Every line from the first one in the data below through the line holding "12: (265, 346)" is to be written out exactly, with the pictures omitted.

::: Record excerpts

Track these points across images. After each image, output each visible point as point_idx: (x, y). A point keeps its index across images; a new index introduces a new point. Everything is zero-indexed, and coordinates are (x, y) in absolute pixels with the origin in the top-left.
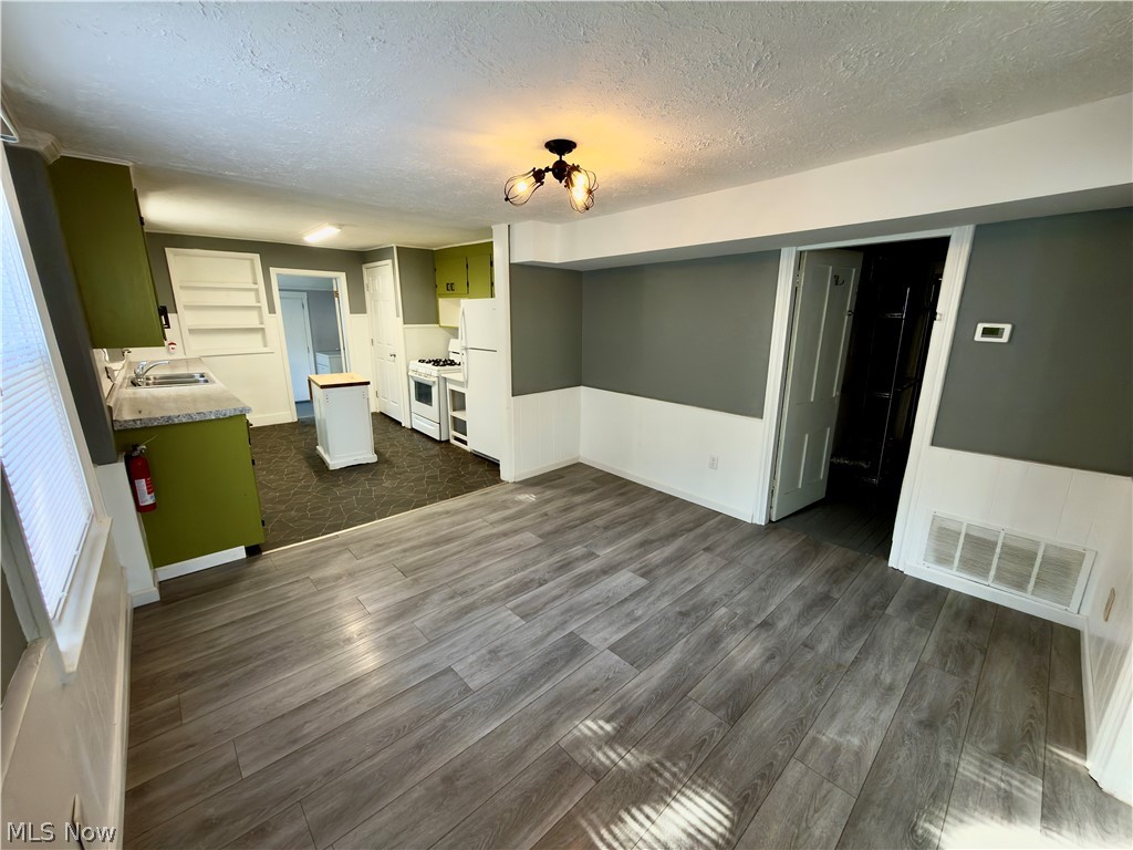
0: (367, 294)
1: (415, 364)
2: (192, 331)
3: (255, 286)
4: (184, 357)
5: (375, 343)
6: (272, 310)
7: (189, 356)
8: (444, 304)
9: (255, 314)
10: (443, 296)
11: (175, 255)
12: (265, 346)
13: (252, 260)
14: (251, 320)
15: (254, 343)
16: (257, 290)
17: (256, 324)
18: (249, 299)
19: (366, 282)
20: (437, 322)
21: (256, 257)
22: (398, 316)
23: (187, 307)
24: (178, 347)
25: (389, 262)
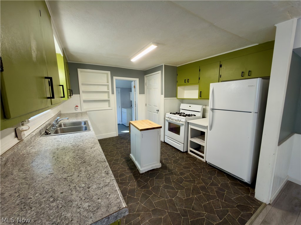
0: (145, 87)
1: (168, 115)
2: (85, 101)
3: (108, 84)
4: (81, 111)
5: (147, 105)
6: (113, 93)
7: (83, 111)
8: (179, 89)
9: (106, 94)
10: (180, 85)
11: (81, 72)
12: (109, 107)
13: (107, 74)
14: (105, 97)
15: (105, 106)
16: (108, 85)
17: (106, 98)
18: (105, 89)
19: (145, 82)
20: (176, 96)
21: (109, 72)
22: (162, 94)
23: (83, 92)
24: (79, 107)
25: (160, 72)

::::::

*Task answer*
Track these points across images. After each image, output each visible point as point_idx: (x, y). A point keeps its index across images; a new index introduces a new point. Everything is zero-indexed, and coordinates are (x, y) in absolute pixels with the origin in the top-left.
0: (367, 294)
1: (415, 364)
2: (192, 331)
3: (255, 286)
4: (184, 357)
5: (375, 343)
6: (272, 310)
7: (189, 356)
8: (444, 304)
9: (255, 314)
10: (443, 296)
11: (175, 255)
12: (265, 346)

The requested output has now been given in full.